We demand a a safe internet, where children and adolescents are secure, protected and free from all forms of sexual violence online.
APRIL 2023 – support our survivor mobilization urging the EU to protect children from sexual violence!
On Tuesday 25 April 2023 join survivors in Brussels and worldwide urging the EU to pass a crucial set of rules that will allow millions of children to thrive both freely AND safely online.
Survivors of childhood sexual violence and leaders of the global Brave Movement will gather with activists and allies outside the EU Parliament on 25 April 2023 – as EU leaders debate crucial aspects of the proposed EU Regulation to prevent and combat child sexual abuse.
Brave will be joined by EU Commissioner for Home Affairs Ylva Johansson, leading the process to pass the Regulation. Survivors are uniting to demand EU leaders be brave and act to protect millions of children at risk from the violence and trauma they faced.
We are asking survivors and allies worldwide to stand in solidarity with the team in Brussels by sharing on Twitter & Instagram why you want the EU to #BeBrave and protect children from sexual violence.
You can find everything you need to join this action in our Brave social media toolkit.

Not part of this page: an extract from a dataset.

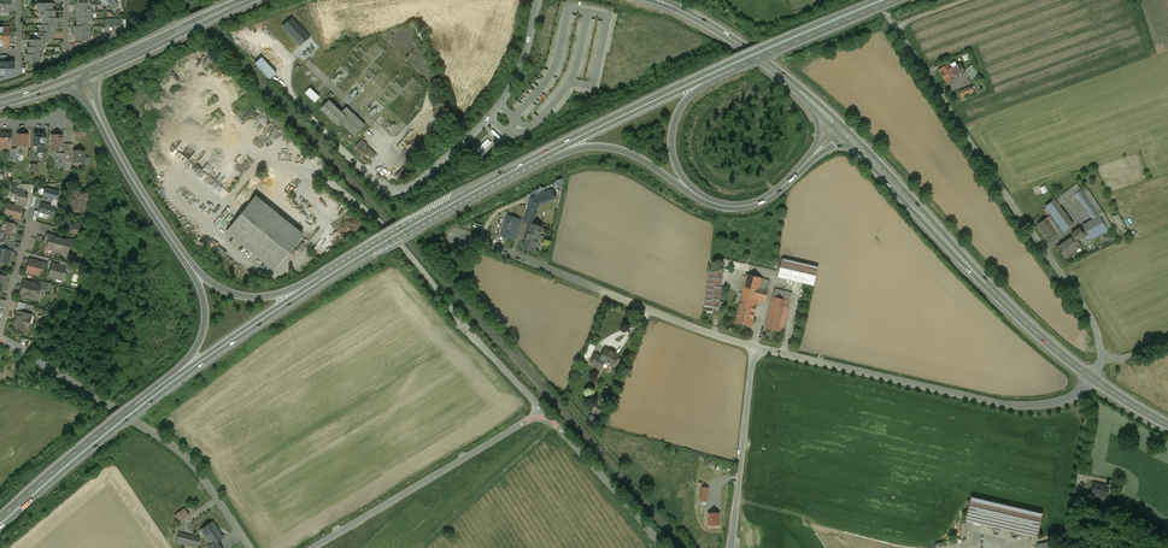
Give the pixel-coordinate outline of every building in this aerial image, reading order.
[(9,12),(9,0),(0,0),(0,12),(9,12)] [(114,0),(106,0),(109,5),(112,9),(117,5),(114,0)] [(310,37),(292,18),(283,26),(300,45),(310,37)] [(0,27),(0,45),(3,45),(3,46),(9,46),(9,28),(9,27),(3,27),(0,27)] [(276,73),(260,57),(254,63),(270,79),(276,73)] [(957,66),(955,62),(940,70),(947,82),(964,73),(959,65),(957,66)] [(0,63),(0,76),(4,76),(4,77),(8,77),(8,76),(14,76),(14,63),(0,63)] [(972,66),(966,70),(971,79),(978,76),(972,66)] [(960,90),(963,98),(978,93),(975,85),(960,90)] [(310,88),(306,93),(315,101),(319,96),(310,88)] [(325,97),(329,100),(333,95),(331,92),(325,97)] [(341,112),(329,100),(320,109),(337,125),(340,122),(343,120),(346,116),(341,112)] [(347,124),(356,115),(346,107),(341,112),(346,116),(343,120),(347,124)] [(343,120),(340,122),(354,135),(364,124),(356,115),(347,124),(343,120)] [(493,130),(491,132),(499,140),(501,138),(493,130)] [(0,133),(0,139),(0,147),(5,148),(5,147),(11,147),(11,143),(12,133),(0,133)] [(23,134),(17,134),(17,146),(17,147),(24,147),(27,147),(28,135),(27,134),(26,134),(24,134),(23,134)] [(45,134),(34,134),(33,146),(37,146),(37,152),(43,153),(44,153),(44,151),(44,146),(44,143),(46,143),(46,138),(44,138),(45,134)] [(62,135),(52,135),(51,146),(53,146),(53,151),(59,152),(59,146),(62,146),(62,135)] [(367,144),(361,139),(355,145),(360,150),(366,145),(367,144)] [(72,144),(65,144),(64,153),(72,153),(72,144)] [(366,145),(360,150),(371,160),(376,154),(366,145)] [(17,147),(17,149),(14,149),(13,160),(14,160),(17,160),(17,155),(24,155),(24,147),(17,147)] [(85,151),(74,150),(73,163),(84,164),(85,151)] [(403,168),(402,167),(394,175),(399,181),(407,173),(403,168)] [(1077,184),(1060,196),(1064,202),(1075,194),(1081,189),(1077,184)] [(1044,193),(1050,190),(1047,185),(1042,187),(1044,193)] [(18,189),(13,188),(11,195),(17,196),(16,202),(15,205),(23,207),(23,208),(25,209),(26,204),(27,199),(24,193),(24,191),(18,189)] [(59,192),(45,188),(43,196),(52,199),(57,200),(59,192)] [(1099,216),(1081,189),(1075,194),(1093,219),(1099,216)] [(89,194),(74,190),(69,209),(84,213),(89,194)] [(551,190),(531,197),(524,221),(530,223),(533,224),(539,205),(555,199),(551,190)] [(302,235),(255,196),(227,231),(274,268),(302,235)] [(1073,224),(1055,200),(1046,207),(1063,231),(1073,224)] [(15,205),(7,203),(5,210),(11,212),(11,214),(13,215),(12,219),(20,221),(21,217),(20,217),(23,208),(23,207),(15,205)] [(51,206),(42,203),(39,212),(44,214),(43,215),(48,216),(49,215),(54,216),(56,208),(56,207),(51,206)] [(1121,213),(1115,215),(1121,229),(1127,226),(1121,213)] [(522,220),(507,215),(500,236),(515,241),(522,220)] [(1093,219),(1082,225),(1091,240),(1108,231),(1099,216),(1093,219)] [(1046,218),(1038,225),(1047,237),(1055,231),(1046,218)] [(4,221),(2,226),(0,228),(0,230),(13,233),(14,230),(16,231),(18,225),(9,223),(4,221)] [(544,227),(533,224),(530,223),(522,247),(535,251),(544,227)] [(84,227),(73,224),(71,232),(82,235),(84,227)] [(0,230),(0,234),(0,235),(0,239),(4,241),(13,243),(14,237),(12,237),(13,233),(0,230)] [(61,237),(54,236),(53,240),(49,239),(47,247),(52,248),(51,250),(57,252),(61,237)] [(1072,236),(1057,247),(1065,258),(1080,247),(1072,236)] [(71,240),(61,237),(57,252),(63,253),(63,251),(68,252),(71,240)] [(1,257),(0,260),(0,262),(9,264),(10,259),(8,259),(10,251),(0,248),(0,257),(1,257)] [(817,266),(782,258),(778,277),(814,285),(817,266)] [(42,263),(37,261),(36,264),(29,262),(26,272),(34,274),(35,269),(40,270),(42,263)] [(69,264),(60,261),(59,265),(66,267),(65,269),(68,270),(69,264)] [(59,265),(52,263),(49,277),(62,280),(65,269),(66,267),(59,265)] [(723,272),(708,271),(704,307),(719,308),(723,272)] [(770,280),(746,274),(735,317),(741,318),(740,323),(745,324),(745,323),(751,324),(757,299),(765,301),(770,280)] [(33,283),(23,280),(20,295),(24,296),(25,295),(37,298),(38,294),(40,294),(41,291),(39,290),(40,289),(40,286),(39,286),(34,284),(33,283)] [(49,283),(40,281),(39,286),(40,286),(40,289),(47,291),(49,283)] [(792,292),(774,288),(765,328),(782,332),(792,292)] [(26,304),(18,302),(15,311),(17,312),(18,312),(24,313),(26,304)] [(24,313),(18,312),(17,312),(14,327),(27,331),(31,315),(24,313)] [(601,356),(595,354),(590,363),(601,368),(605,361),(614,366),(620,355),(605,347),(601,356)] [(592,413),(589,420),(596,424),(600,417),(592,413)] [(1109,487),(1093,483),(1091,494),(1106,497),(1109,487)] [(708,488),(701,487),(700,499),(706,500),(708,488)] [(1042,513),(972,497),(966,520),(1037,537),(1042,513)] [(186,507),(176,515),(182,522),(191,514),(186,507)] [(719,513),(709,513),(709,524),(719,524),(719,513)] [(212,522),(201,530),(211,544),(211,545),(217,541),(222,537),(212,522)] [(199,539),(187,535),(187,536),(182,535),(181,540),(193,543),(192,546),(197,547),(199,539)]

As access to the internet has increased globally, reports of online child sexual violence material have grown exponentially. The number of online sexual exploitation reports rose by 100% from 2019 to 2020. Despite online child sexual violence being prioritized by many countries, there is still significant work to do to ensure greater protection for children online. While 67% of countries have legislation prohibiting the showing or sending of sexually explicit material to a child online, only 35% of countries have specific legislation targeting online grooming.

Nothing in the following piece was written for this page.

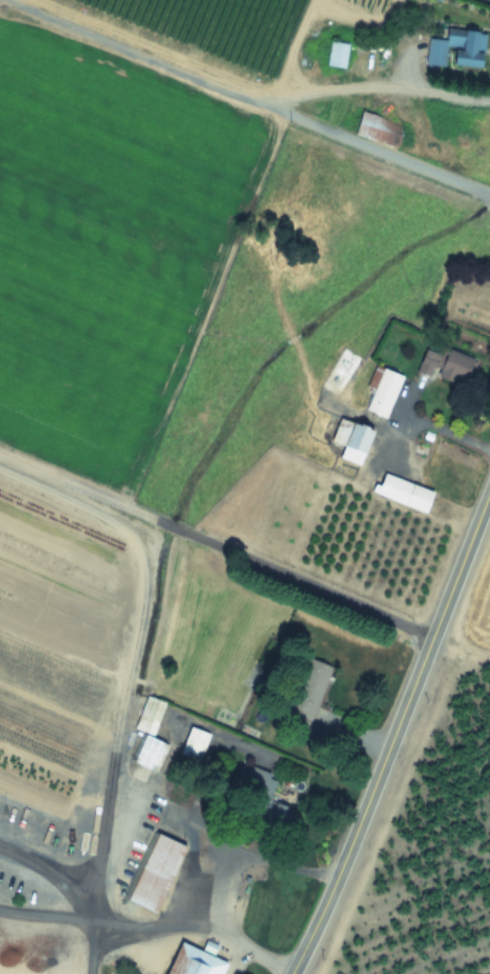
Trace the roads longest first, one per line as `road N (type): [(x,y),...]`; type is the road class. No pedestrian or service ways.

Many survivors and allies are already mobilizing around this issue. Citizens across the EU have expressed support (68%) for the EU to implement legislation that will keep children safe online and for the use of automated tools to identify child sexual abuse materials..

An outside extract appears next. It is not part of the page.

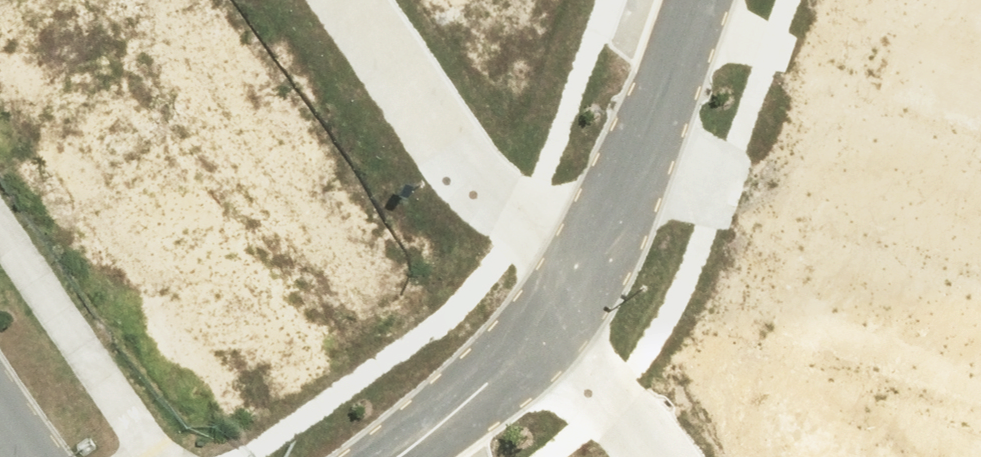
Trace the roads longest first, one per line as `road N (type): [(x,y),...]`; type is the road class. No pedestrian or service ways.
road 1 (residential): [(349,0),(482,190),(593,256)]
road 2 (residential): [(593,256),(696,0)]
road 3 (residential): [(397,456),(537,338)]
road 4 (residential): [(537,338),(658,456)]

There is also a clear political appetite. Interpol’s Secretary-General, Jurgen Stock, told the World Economic Forum in Davos that children are at greater risk of online sexual violence than ever before. The G7 interior ministers’ statement in 2022 included a specific mention of the threat the internet poses to children.
Campaigning for a safer internet presents opportunities to discuss prevention of childhood sexual violence both online and offline. Online childhood sexual violence images often depict violence committed by perpetrators in the immediate family circle of the child.
The Brave Movement calls on all technology companies to immediately detect, report, and remove all online childhood sexual violence material.